Worldwide, due to the lack of safeguarding these basic human rights, every year millions of people die. 1.4 million children die each year of diarrhoea, which is caused mainly by the lack of safe water, sanitation and hygiene. 1.5 million people die yearly of indoor air pollution (data from WHO).

Even in the EU and our Eastern neighbour countries (WHO Euro region), still 14.000 children die due to a lack of safe water and sanitation. Furthermore, climate change increasingly causes draughts and floods in the Eastern European, Caucasus and Central Asian region, leading to drinking water scarcity and deterioration of water quality.

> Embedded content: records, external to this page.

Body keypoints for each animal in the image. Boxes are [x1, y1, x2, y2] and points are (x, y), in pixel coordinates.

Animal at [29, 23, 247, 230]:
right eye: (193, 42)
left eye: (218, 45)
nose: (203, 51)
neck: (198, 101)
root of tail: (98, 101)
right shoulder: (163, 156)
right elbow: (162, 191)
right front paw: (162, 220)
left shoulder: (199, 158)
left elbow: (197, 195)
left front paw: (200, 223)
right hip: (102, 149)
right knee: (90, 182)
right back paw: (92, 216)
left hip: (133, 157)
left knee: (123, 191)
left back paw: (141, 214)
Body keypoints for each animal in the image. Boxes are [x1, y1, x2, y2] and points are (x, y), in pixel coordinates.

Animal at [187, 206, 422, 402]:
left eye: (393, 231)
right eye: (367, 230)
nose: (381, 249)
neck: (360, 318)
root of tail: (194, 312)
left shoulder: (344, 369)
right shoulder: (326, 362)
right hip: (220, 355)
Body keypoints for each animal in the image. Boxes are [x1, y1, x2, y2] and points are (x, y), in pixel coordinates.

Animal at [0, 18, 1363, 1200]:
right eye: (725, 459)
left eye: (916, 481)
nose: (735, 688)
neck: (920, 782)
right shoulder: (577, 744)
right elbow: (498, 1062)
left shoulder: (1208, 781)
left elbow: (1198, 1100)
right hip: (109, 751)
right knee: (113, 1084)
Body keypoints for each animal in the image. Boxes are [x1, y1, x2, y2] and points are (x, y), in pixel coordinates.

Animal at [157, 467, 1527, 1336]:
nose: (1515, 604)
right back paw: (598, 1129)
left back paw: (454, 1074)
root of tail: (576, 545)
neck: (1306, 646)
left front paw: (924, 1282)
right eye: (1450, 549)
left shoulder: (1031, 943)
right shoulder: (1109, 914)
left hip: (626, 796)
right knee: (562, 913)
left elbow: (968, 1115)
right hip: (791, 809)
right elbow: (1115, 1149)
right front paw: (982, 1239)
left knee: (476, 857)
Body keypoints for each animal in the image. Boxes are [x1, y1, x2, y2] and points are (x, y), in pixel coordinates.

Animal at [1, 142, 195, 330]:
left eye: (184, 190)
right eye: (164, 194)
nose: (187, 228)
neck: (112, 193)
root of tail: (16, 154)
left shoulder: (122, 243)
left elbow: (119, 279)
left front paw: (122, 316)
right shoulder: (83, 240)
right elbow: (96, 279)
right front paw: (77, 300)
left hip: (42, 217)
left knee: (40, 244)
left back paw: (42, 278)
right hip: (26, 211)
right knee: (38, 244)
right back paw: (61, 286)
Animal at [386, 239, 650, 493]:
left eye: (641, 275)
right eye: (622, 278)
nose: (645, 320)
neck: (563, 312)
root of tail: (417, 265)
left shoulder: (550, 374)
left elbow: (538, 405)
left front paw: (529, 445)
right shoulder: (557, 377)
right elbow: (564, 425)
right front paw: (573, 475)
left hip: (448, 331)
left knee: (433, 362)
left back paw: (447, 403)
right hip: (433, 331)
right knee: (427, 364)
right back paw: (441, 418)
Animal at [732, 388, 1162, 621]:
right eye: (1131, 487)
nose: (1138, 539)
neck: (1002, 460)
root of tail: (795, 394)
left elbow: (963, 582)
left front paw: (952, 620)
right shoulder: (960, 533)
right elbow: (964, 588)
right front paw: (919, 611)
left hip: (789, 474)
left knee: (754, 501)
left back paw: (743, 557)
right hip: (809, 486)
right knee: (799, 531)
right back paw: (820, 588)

In addition to the right to life, human rights also assure the right to an adequate standard of living and access to education. Many girls in Eastern Europe skip out of school often for a week per month, when they have their period, as basic sanitation is not available at school. But also in the EU, school sanitation is a question of the right to education. A survey by WECF’s partner organisation in Bulgaria showed that school sanitation, in particularly in villages, is often a barrier for girls in attending school.

Therefore, WECF calls for the promotion and protection of the right to water and safe sanitation as a main promoter for environmental protection within the EU and worldwide. Legally binding instruments need to protect women, children and marginalised groups and assure their human rights are respected. This can only be achieved when all stakeholders, in particular vulnerable groups such as women and children, fully and equally participate in decision-making processes. WECF believes that after a decade of calls for voluntary agreements, we need to return to globally agreed binding legal instruments, including the right to water.